Fees for the scheme, which has been running as a pilot for a year, were previously set at £300. No claims were made during the pilot. Under the new arrangement claimants against publishers will pay £50 fee at the start and a further £50 if the case goes to final ruling. Publishers will fund the rest of the cost, about £9,500 plus VAT. By default it is a paper-based process but it can involve oral hearings if the chair decides it necessary.
The move follows a call by the House of Commons culture committee for the regulator to set up a low-cost arbitration scheme as recommended by the 2012 Leveson report. Newspaper publishers hope that the move will head off threats to implement section 40 of the Crime and Courts Act, which could require newspapers not signed up to a government-recognised regulator to meet the costs of libel claimants even if their cases fail.
'The culture select committee called for IPSO to offer low-cost arbitration in its response to the DCMS consultation on section 40. We have listened and acted,' IPSO's chief executive, Matt Tee, said.
IPSO has not applied for recognition by the government-funded Press Recognition Panel. Its members include the Daily Mirror, The Sun, The Times, the Daily Mail, the Daily Express, the Daily Star and The Daily Telegraph as well as the Press Association and Conde Nast UK magazines.

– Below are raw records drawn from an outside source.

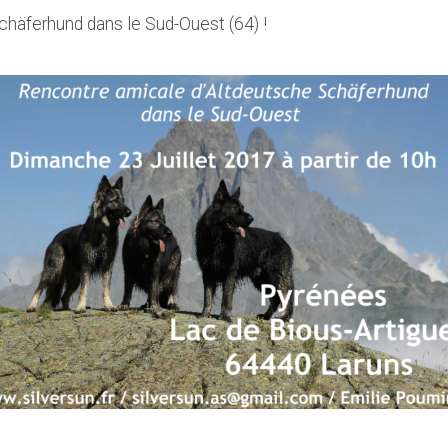
häferhund dans le Sud-Ouest (64) !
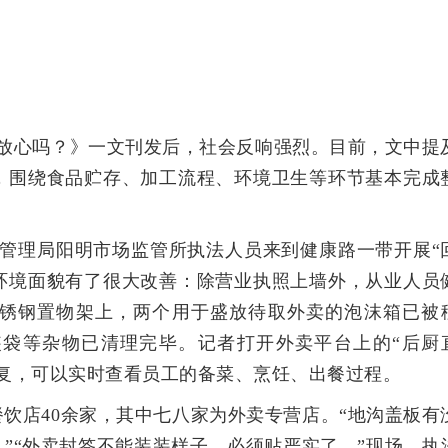
的放心吗？》一文刊发后，社会反响强烈。目前，文中提
，围绕食品贮存、加工流程、环境卫生等环节基本完成
督管理局阳明市场监管所执法人员来到健康路一带开展“
店环境面貌有了很大改善：除营业执照上墙外，从业人员
锈钢置物架上，两个用于盛放待取外卖的泡沫箱已被
袋等杂物已清理完毕。记者打开外卖平台上的“后厨
复，可以实时查看员工的备菜、烹饪、出餐过程。
饮店40余家，其中七八家为外卖专营店。“地沟盖板有
。”“外卖封签不能装装样子，必须贴严实了。”现场，执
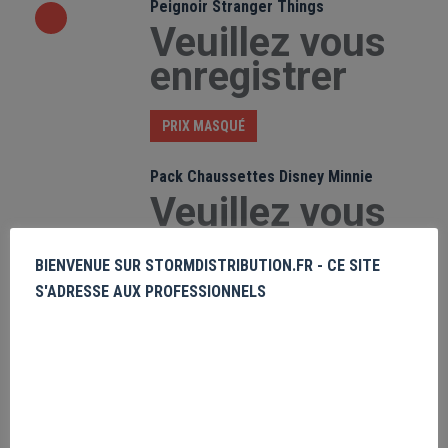
Peignoir Stranger Things
Veuillez vous
enregistrer
PRIX MASQUÉ
Pack Chaussettes Disney Minnie
Veuillez vous
enregistrer
BIENVENUE SUR STORMDISTRIBUTION.FR - CE SITE
S'ADRESSE AUX PROFESSIONNELS
PRIX MASQUÉ
Bomberman Peluche
Veuillez vous
enregistrer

IPSO said that other amendments to its scheme include:
- New protections from legal costs for members of the public representing themselves, even if they lose a case;
- Increased ability for claimants to recover their own legal costs from publishers, with safeguards to ensure that neither side incurs unreasonable costs;
- A new power for arbitrators to require publishers to pay aggravated damages to a successful claimant, within the overall cap of £50,000; and
- New limits on the circumstances in which a publisher can recover fees and costs from a claimant.
A spokesperson said therecoverable costs cap would be a maximum of £1,000 for claimants in person. However represented parties may agree to extend the cap up to £20,000 following a case management discussion with the arbitrator. 'These caps apply to both sides in terms of the costs they may recover. The arbitrator may only award costs in limited circumstances, and on a discretionary basis.'
The regulator stressed that the voluntary scheme does not replace the free complaints-handling service operated by IPSO under the Editors’ Code of Practice.
Rival regulator Impress, which is recognised by the government-funded Press Recognition Panel and boycotted by all major newspapers, offers a free arbitration scheme. Recoverable legal costs are capped at £3,000.